------ SOURCE RECORDS

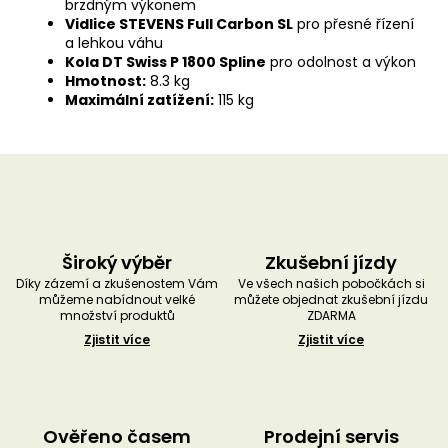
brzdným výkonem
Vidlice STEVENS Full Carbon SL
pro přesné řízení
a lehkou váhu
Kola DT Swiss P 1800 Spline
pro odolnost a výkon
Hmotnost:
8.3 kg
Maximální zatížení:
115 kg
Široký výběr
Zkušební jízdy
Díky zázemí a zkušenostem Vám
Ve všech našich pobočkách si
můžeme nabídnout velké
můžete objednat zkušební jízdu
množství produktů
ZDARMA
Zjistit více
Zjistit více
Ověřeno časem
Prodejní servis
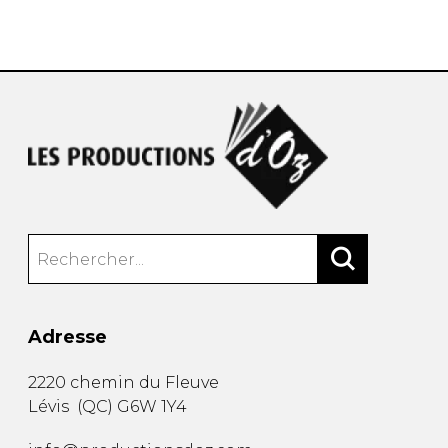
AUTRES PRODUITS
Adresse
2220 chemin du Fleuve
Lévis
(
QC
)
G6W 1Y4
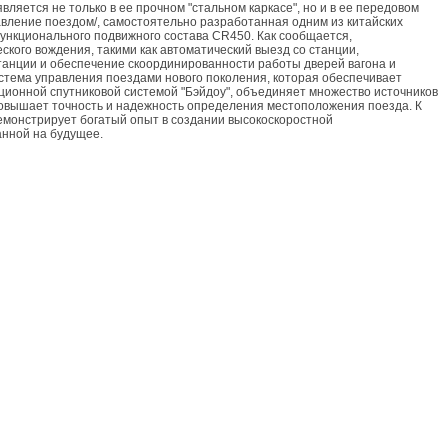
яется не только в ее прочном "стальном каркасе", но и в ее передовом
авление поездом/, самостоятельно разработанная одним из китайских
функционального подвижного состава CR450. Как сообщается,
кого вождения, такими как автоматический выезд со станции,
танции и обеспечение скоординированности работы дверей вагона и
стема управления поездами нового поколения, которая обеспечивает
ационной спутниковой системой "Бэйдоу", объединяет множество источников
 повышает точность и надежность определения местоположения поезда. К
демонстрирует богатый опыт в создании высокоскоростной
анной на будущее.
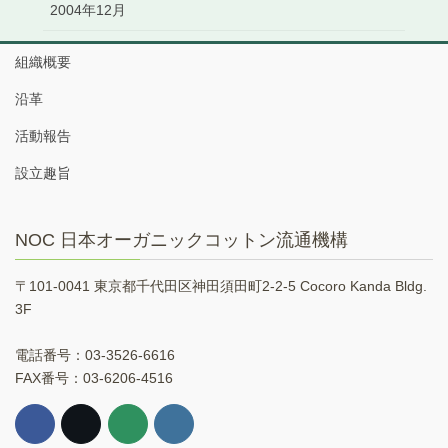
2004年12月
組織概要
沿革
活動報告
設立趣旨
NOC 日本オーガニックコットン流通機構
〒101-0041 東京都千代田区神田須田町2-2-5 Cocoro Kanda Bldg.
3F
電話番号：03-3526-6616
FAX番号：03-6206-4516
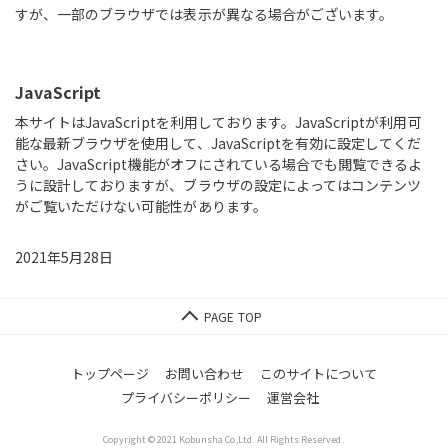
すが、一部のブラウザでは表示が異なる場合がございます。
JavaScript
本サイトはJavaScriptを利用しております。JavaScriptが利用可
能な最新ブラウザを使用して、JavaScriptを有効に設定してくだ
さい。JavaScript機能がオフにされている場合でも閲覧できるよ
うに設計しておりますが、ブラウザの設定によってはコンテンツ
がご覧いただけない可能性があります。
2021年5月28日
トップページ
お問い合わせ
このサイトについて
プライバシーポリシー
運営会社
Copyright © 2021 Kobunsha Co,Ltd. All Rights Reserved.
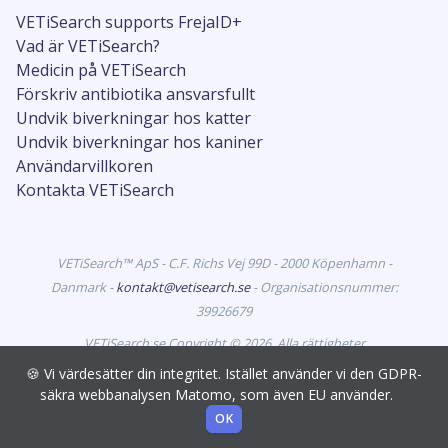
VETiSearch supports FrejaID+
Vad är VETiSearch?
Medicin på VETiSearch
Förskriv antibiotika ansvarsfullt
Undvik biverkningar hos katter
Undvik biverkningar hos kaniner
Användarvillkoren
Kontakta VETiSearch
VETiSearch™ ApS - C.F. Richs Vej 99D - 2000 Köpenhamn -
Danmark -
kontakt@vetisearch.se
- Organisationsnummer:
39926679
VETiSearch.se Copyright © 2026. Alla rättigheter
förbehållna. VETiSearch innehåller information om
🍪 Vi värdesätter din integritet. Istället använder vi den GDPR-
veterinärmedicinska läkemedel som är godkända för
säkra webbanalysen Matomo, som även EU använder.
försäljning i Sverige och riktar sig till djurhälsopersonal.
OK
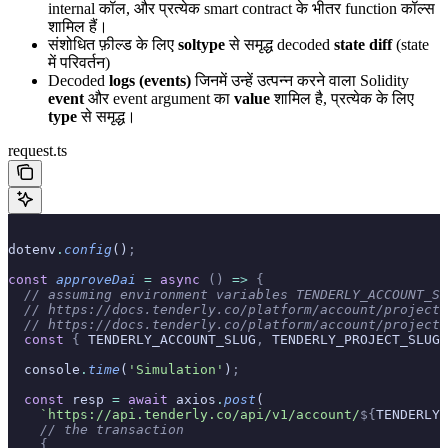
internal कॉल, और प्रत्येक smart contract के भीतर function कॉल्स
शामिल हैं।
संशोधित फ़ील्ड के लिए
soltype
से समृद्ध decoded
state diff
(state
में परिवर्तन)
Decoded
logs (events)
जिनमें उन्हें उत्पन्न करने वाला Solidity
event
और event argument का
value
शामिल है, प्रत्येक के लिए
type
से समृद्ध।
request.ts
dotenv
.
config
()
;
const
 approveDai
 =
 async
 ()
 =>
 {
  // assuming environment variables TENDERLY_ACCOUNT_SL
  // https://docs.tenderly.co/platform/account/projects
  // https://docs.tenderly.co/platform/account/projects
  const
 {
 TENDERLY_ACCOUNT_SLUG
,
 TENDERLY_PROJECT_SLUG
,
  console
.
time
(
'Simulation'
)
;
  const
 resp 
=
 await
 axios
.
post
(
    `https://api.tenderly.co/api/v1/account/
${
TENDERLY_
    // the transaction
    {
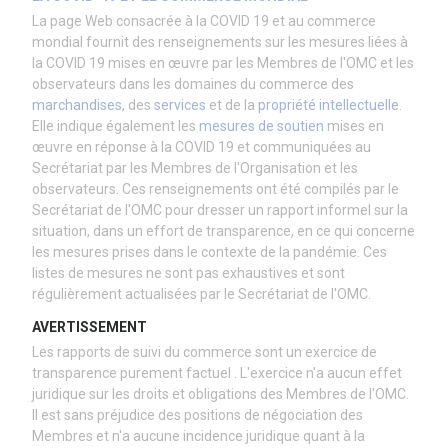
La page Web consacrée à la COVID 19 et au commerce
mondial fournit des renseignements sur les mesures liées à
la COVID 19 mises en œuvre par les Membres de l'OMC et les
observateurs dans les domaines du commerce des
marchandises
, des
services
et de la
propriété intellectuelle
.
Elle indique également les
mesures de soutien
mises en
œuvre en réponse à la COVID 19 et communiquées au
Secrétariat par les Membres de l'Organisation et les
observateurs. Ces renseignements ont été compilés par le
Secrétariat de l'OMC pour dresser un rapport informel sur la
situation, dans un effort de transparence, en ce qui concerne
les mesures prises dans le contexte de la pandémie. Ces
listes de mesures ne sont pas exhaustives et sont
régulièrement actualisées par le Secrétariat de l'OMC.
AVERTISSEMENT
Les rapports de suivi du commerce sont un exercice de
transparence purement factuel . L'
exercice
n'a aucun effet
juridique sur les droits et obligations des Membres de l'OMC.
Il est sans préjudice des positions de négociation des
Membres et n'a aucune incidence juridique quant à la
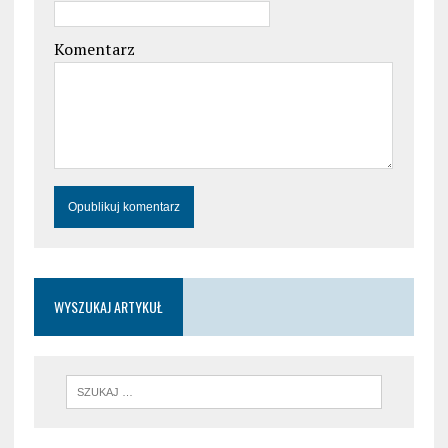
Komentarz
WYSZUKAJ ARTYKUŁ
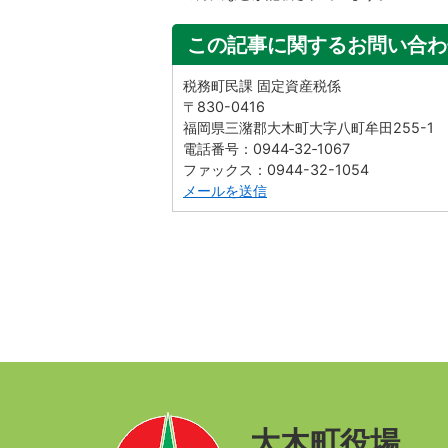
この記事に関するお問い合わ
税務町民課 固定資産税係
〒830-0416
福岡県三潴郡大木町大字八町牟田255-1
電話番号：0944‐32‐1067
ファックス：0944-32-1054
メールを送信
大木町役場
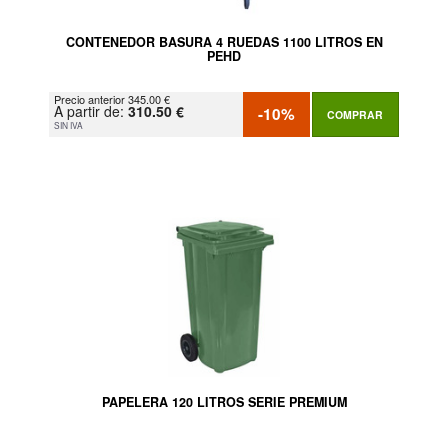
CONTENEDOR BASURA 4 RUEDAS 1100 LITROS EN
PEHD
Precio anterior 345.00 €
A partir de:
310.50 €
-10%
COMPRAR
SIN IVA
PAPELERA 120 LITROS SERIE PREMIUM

------------

» ABOUT THIS TASK
Please reproduce exactly and only the lines from the first line of the records through the line containing "Medicin på VETiSearch", both included, omitting any pictures.

» ANSWER TO THIS EXERCISE
brzdným výkonem
Vidlice STEVENS Full Carbon SL
pro přesné řízení
a lehkou váhu
Kola DT Swiss P 1800 Spline
pro odolnost a výkon
Hmotnost:
8.3 kg
Maximální zatížení:
115 kg
Široký výběr
Zkušební jízdy
Díky zázemí a zkušenostem Vám
Ve všech našich pobočkách si
můžeme nabídnout velké
můžete objednat zkušební jízdu
množství produktů
ZDARMA
Zjistit více
Zjistit více
Ověřeno časem
Prodejní servis
AUTRES PRODUITS
Adresse
2220 chemin du Fleuve
Lévis
(
QC
)
G6W 1Y4
яется не только в ее прочном "стальном каркасе", но и в ее передовом
авление поездом/, самостоятельно разработанная одним из китайских
функционального подвижного состава CR450. Как сообщается,
кого вождения, такими как автоматический выезд со станции,
танции и обеспечение скоординированности работы дверей вагона и
стема управления поездами нового поколения, которая обеспечивает
ационной спутниковой системой "Бэйдоу", объединяет множество источников
 повышает точность и надежность определения местоположения поезда. К
демонстрирует богатый опыт в создании высокоскоростной
анной на будущее.
2004年12月
組織概要
沿革
活動報告
設立趣旨
NOC 日本オーガニックコットン流通機構
〒101-0041 東京都千代田区神田須田町2-2-5 Cocoro Kanda Bldg.
3F
電話番号：03-3526-6616
FAX番号：03-6206-4516
すが、一部のブラウザでは表示が異なる場合がございます。
JavaScript
本サイトはJavaScriptを利用しております。JavaScriptが利用可
能な最新ブラウザを使用して、JavaScriptを有効に設定してくだ
さい。JavaScript機能がオフにされている場合でも閲覧できるよ
うに設計しておりますが、ブラウザの設定によってはコンテンツ
がご覧いただけない可能性があります。
2021年5月28日
トップページ
お問い合わせ
このサイトについて
プライバシーポリシー
運営会社
Copyright © 2021 Kobunsha Co,Ltd. All Rights Reserved.
VETiSearch supports FrejaID+
Vad är VETiSearch?
Medicin på VETiSearch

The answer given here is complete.